Work order
Copy nothing but the lines below running from the line containing "G04 APERTURE END LIST*" through the line containing "X74932143Y-86638095D01*", both end lines included.

Records for this exercise

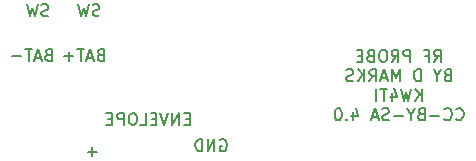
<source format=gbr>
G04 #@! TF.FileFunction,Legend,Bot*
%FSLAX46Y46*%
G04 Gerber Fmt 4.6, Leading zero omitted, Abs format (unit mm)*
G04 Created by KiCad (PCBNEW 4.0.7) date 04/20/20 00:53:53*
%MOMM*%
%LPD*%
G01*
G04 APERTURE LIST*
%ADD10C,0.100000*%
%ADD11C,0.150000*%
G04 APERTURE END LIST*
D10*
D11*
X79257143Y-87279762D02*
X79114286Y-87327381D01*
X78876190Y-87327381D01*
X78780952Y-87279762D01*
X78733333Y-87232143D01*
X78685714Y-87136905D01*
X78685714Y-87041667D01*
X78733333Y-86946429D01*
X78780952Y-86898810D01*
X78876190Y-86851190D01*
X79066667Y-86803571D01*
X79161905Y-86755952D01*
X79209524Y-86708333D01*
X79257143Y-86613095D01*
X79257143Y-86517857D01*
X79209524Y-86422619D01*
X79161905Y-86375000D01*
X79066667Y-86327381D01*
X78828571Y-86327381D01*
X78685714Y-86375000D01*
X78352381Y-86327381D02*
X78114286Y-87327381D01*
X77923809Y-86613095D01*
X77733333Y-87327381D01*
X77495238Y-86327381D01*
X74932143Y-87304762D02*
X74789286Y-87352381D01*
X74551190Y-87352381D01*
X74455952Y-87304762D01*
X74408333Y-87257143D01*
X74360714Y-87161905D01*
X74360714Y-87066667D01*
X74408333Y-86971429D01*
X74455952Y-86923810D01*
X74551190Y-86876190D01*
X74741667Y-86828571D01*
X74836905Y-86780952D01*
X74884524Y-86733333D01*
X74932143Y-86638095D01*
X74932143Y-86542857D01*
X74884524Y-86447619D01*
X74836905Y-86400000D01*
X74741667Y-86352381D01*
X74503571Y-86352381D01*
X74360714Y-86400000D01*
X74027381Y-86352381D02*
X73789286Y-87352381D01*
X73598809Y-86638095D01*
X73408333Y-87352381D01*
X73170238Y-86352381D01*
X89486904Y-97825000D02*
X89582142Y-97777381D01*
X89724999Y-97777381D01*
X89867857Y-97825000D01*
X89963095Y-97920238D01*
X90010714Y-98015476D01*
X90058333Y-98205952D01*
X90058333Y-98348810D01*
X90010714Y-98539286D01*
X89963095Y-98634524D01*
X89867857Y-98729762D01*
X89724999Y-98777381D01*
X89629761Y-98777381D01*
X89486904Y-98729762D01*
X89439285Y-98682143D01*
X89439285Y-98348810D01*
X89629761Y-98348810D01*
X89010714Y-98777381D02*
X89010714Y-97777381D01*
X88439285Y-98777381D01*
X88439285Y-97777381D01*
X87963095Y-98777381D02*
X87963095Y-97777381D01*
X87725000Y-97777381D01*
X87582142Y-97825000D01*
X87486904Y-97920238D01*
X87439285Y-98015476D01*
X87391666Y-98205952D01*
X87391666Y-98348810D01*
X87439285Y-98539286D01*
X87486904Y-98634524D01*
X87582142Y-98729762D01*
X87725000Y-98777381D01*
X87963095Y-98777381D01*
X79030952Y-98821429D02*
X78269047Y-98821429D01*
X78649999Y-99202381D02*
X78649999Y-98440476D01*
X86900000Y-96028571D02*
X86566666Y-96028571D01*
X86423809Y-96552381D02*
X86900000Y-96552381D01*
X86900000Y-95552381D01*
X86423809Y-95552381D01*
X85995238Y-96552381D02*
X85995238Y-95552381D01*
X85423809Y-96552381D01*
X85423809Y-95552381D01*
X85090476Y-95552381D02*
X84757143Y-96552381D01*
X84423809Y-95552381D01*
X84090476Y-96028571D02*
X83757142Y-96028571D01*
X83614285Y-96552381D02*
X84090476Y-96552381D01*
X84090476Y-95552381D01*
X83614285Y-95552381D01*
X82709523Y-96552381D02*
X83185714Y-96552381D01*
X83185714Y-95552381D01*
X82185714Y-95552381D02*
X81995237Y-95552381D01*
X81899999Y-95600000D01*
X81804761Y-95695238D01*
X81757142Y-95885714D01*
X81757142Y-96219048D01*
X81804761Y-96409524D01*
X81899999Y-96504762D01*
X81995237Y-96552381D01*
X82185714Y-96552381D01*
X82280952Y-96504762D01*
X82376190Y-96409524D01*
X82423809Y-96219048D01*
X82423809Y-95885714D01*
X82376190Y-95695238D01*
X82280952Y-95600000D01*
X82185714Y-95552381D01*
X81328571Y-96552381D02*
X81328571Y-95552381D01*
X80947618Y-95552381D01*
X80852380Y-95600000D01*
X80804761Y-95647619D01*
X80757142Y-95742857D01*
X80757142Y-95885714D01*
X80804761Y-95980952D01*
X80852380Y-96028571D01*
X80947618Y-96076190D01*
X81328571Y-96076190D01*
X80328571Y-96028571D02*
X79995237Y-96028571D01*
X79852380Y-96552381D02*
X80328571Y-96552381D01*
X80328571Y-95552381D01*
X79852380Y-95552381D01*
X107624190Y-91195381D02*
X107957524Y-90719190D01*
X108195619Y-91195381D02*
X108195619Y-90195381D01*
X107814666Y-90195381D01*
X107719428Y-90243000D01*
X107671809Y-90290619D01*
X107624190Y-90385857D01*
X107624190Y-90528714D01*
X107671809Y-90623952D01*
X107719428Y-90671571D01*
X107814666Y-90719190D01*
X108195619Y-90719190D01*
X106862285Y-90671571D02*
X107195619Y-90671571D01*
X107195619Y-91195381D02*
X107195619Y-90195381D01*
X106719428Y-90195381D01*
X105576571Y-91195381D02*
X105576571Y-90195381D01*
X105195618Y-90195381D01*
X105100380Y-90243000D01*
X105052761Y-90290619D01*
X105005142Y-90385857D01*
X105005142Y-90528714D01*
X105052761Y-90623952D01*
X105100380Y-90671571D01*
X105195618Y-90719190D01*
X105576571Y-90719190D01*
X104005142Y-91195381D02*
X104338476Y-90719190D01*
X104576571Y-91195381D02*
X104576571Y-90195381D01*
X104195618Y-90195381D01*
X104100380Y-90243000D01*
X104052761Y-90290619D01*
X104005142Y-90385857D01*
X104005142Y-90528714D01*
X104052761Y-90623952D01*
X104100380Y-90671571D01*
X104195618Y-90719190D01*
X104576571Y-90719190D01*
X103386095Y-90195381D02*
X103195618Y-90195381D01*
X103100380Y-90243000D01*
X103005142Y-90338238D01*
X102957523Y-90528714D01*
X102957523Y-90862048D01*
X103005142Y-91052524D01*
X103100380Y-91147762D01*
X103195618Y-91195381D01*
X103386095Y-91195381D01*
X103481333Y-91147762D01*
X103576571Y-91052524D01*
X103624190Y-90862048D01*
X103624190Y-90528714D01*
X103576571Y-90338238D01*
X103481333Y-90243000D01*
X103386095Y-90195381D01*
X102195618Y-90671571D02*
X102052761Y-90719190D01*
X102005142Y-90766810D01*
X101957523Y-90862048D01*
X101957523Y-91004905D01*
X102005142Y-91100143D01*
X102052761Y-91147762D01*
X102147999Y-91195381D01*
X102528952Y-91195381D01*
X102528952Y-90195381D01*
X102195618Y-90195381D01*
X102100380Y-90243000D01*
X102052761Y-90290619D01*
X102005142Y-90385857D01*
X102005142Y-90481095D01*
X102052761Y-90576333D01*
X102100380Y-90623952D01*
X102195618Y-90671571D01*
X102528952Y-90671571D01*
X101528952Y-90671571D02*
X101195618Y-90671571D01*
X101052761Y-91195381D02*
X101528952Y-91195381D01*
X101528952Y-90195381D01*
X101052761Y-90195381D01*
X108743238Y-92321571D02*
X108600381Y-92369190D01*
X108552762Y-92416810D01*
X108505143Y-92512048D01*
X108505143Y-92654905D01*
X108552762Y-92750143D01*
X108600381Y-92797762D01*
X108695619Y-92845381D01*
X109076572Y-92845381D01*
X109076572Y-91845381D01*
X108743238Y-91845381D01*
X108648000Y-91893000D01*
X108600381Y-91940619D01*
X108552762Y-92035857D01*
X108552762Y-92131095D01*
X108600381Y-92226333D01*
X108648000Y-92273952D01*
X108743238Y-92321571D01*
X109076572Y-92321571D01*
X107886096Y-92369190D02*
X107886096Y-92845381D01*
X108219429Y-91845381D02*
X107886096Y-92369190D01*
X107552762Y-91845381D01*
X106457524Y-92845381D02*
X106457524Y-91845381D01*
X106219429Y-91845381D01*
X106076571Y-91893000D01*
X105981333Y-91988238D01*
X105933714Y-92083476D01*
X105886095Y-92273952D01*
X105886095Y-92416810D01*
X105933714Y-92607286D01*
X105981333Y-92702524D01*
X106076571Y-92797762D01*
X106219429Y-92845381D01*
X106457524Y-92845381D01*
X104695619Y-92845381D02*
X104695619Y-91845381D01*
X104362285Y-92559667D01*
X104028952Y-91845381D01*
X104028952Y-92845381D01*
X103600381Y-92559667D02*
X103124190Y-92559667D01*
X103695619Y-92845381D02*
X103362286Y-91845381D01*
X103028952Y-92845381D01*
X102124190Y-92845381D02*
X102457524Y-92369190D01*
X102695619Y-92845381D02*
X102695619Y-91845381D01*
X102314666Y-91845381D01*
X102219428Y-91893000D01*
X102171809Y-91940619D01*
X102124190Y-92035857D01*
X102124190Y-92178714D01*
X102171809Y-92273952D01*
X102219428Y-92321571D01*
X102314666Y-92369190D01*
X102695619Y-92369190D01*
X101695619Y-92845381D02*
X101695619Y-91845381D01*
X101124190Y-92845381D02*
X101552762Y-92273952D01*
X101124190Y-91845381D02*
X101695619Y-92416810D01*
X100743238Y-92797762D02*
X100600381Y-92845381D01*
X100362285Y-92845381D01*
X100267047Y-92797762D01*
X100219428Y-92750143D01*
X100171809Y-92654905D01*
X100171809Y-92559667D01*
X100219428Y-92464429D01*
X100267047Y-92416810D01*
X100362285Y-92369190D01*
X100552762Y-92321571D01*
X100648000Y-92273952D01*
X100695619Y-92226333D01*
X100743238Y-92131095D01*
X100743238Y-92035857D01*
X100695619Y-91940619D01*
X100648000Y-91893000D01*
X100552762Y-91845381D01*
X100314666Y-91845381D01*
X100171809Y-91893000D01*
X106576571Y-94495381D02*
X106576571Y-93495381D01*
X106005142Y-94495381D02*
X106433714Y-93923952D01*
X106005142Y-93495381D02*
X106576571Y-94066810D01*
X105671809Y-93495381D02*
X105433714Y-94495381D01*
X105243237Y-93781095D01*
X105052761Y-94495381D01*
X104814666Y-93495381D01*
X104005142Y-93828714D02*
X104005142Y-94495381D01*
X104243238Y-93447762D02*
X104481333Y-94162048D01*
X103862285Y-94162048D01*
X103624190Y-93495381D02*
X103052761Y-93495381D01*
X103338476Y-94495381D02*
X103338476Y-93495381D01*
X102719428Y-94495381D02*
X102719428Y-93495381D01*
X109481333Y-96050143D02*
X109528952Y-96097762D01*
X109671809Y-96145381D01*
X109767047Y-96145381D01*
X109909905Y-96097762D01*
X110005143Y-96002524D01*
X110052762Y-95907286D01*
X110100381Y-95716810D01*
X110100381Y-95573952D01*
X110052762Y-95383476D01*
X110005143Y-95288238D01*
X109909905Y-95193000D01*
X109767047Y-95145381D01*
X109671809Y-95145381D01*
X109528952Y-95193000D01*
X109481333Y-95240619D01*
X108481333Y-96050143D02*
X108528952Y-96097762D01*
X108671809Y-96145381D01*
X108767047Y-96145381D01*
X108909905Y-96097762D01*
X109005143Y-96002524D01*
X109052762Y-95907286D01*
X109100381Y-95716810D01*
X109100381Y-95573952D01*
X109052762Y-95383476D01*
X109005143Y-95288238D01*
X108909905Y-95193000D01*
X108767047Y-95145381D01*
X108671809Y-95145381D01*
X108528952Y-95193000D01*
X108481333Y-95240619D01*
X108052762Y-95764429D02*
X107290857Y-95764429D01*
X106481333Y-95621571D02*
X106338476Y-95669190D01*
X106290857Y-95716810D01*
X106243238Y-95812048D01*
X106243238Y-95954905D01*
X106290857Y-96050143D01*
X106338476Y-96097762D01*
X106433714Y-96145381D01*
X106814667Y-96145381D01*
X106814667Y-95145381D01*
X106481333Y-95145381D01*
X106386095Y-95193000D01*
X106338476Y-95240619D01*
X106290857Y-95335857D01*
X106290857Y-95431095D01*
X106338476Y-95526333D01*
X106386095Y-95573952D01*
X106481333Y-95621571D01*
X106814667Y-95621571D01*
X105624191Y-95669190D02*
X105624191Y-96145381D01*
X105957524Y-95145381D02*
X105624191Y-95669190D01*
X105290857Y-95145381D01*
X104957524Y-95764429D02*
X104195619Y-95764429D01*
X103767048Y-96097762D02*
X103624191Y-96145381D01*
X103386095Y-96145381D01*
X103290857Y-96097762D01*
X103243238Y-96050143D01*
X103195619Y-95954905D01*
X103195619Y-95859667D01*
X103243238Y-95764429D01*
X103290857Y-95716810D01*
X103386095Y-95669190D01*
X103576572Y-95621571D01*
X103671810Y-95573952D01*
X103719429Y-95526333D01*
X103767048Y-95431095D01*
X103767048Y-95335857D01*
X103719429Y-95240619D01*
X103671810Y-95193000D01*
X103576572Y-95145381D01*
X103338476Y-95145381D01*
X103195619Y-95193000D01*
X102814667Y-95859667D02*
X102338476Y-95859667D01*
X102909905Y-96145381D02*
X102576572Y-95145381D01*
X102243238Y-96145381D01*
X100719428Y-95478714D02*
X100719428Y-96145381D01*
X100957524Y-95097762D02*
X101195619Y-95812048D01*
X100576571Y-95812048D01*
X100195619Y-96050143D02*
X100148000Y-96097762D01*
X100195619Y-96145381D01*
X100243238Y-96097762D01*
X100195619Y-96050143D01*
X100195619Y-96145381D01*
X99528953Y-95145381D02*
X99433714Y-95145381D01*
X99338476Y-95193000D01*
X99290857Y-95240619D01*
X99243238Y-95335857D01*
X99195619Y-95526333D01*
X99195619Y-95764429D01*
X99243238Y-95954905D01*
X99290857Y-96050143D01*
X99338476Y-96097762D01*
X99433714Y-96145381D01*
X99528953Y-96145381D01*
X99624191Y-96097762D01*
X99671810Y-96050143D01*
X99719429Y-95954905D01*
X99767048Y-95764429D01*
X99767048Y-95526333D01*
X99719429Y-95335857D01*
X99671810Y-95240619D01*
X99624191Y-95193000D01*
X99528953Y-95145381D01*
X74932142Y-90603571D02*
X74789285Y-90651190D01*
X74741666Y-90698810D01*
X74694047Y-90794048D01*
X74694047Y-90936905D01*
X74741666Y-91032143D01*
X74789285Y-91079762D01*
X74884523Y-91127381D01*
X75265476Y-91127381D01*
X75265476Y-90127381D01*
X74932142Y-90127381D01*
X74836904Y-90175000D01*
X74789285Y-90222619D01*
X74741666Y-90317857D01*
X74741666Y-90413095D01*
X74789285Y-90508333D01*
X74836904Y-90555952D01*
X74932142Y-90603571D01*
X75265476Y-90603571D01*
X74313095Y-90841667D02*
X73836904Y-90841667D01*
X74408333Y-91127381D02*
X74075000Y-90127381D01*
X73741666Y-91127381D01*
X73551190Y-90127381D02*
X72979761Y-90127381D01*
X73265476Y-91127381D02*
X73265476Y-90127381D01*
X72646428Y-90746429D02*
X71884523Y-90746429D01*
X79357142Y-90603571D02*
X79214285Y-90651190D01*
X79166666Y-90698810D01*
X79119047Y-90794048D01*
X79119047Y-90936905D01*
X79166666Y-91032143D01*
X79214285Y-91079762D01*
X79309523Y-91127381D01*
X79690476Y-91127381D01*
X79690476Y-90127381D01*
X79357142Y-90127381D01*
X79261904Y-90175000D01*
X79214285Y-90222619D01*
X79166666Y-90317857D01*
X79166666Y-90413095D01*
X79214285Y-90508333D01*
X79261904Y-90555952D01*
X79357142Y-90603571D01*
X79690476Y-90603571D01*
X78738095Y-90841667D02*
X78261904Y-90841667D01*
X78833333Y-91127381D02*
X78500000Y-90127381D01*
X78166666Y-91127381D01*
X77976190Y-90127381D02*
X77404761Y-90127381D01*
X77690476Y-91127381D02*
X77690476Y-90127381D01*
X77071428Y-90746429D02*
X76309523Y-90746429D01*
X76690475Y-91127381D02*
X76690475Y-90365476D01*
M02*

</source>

Result of this task
G04 APERTURE END LIST*
D10*
D11*
X79257143Y-87279762D02*
X79114286Y-87327381D01*
X78876190Y-87327381D01*
X78780952Y-87279762D01*
X78733333Y-87232143D01*
X78685714Y-87136905D01*
X78685714Y-87041667D01*
X78733333Y-86946429D01*
X78780952Y-86898810D01*
X78876190Y-86851190D01*
X79066667Y-86803571D01*
X79161905Y-86755952D01*
X79209524Y-86708333D01*
X79257143Y-86613095D01*
X79257143Y-86517857D01*
X79209524Y-86422619D01*
X79161905Y-86375000D01*
X79066667Y-86327381D01*
X78828571Y-86327381D01*
X78685714Y-86375000D01*
X78352381Y-86327381D02*
X78114286Y-87327381D01*
X77923809Y-86613095D01*
X77733333Y-87327381D01*
X77495238Y-86327381D01*
X74932143Y-87304762D02*
X74789286Y-87352381D01*
X74551190Y-87352381D01*
X74455952Y-87304762D01*
X74408333Y-87257143D01*
X74360714Y-87161905D01*
X74360714Y-87066667D01*
X74408333Y-86971429D01*
X74455952Y-86923810D01*
X74551190Y-86876190D01*
X74741667Y-86828571D01*
X74836905Y-86780952D01*
X74884524Y-86733333D01*
X74932143Y-86638095D01*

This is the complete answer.